The task ▸ Duplicate the following entries line for line, without any alteration, and omit the pictures from your reply.

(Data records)

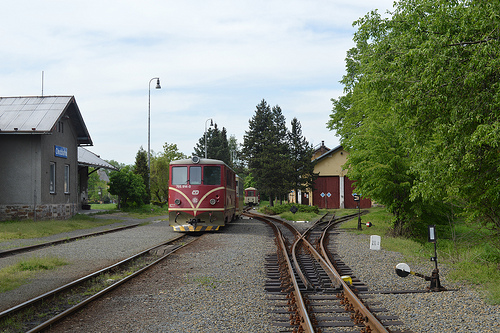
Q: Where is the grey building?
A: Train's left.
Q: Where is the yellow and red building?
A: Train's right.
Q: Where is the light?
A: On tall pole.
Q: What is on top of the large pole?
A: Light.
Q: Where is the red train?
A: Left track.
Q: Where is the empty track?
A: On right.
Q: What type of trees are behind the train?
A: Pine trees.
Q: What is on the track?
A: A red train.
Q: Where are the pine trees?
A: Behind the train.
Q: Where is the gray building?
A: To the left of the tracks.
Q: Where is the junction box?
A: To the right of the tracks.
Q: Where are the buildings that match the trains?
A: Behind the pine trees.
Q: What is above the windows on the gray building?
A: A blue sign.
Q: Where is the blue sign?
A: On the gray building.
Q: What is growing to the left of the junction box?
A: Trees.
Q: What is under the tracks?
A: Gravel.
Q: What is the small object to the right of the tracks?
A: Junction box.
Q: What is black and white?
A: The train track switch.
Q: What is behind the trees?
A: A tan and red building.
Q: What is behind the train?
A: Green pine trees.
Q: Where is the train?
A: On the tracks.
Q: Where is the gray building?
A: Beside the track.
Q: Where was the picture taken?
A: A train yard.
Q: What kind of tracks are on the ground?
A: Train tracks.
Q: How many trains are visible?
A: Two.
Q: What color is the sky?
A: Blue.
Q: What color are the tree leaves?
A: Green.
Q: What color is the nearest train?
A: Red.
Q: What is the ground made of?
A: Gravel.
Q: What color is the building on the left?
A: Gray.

Response below ▸
Q: Where is the grey building?
A: Train's left.
Q: Where is the yellow and red building?
A: Train's right.
Q: Where is the light?
A: On tall pole.
Q: What is on top of the large pole?
A: Light.
Q: Where is the red train?
A: Left track.
Q: Where is the empty track?
A: On right.
Q: What type of trees are behind the train?
A: Pine trees.
Q: What is on the track?
A: A red train.
Q: Where are the pine trees?
A: Behind the train.
Q: Where is the gray building?
A: To the left of the tracks.
Q: Where is the junction box?
A: To the right of the tracks.
Q: Where are the buildings that match the trains?
A: Behind the pine trees.
Q: What is above the windows on the gray building?
A: A blue sign.
Q: Where is the blue sign?
A: On the gray building.
Q: What is growing to the left of the junction box?
A: Trees.
Q: What is under the tracks?
A: Gravel.
Q: What is the small object to the right of the tracks?
A: Junction box.
Q: What is black and white?
A: The train track switch.
Q: What is behind the trees?
A: A tan and red building.
Q: What is behind the train?
A: Green pine trees.
Q: Where is the train?
A: On the tracks.
Q: Where is the gray building?
A: Beside the track.
Q: Where was the picture taken?
A: A train yard.
Q: What kind of tracks are on the ground?
A: Train tracks.
Q: How many trains are visible?
A: Two.
Q: What color is the sky?
A: Blue.
Q: What color are the tree leaves?
A: Green.
Q: What color is the nearest train?
A: Red.
Q: What is the ground made of?
A: Gravel.
Q: What color is the building on the left?
A: Gray.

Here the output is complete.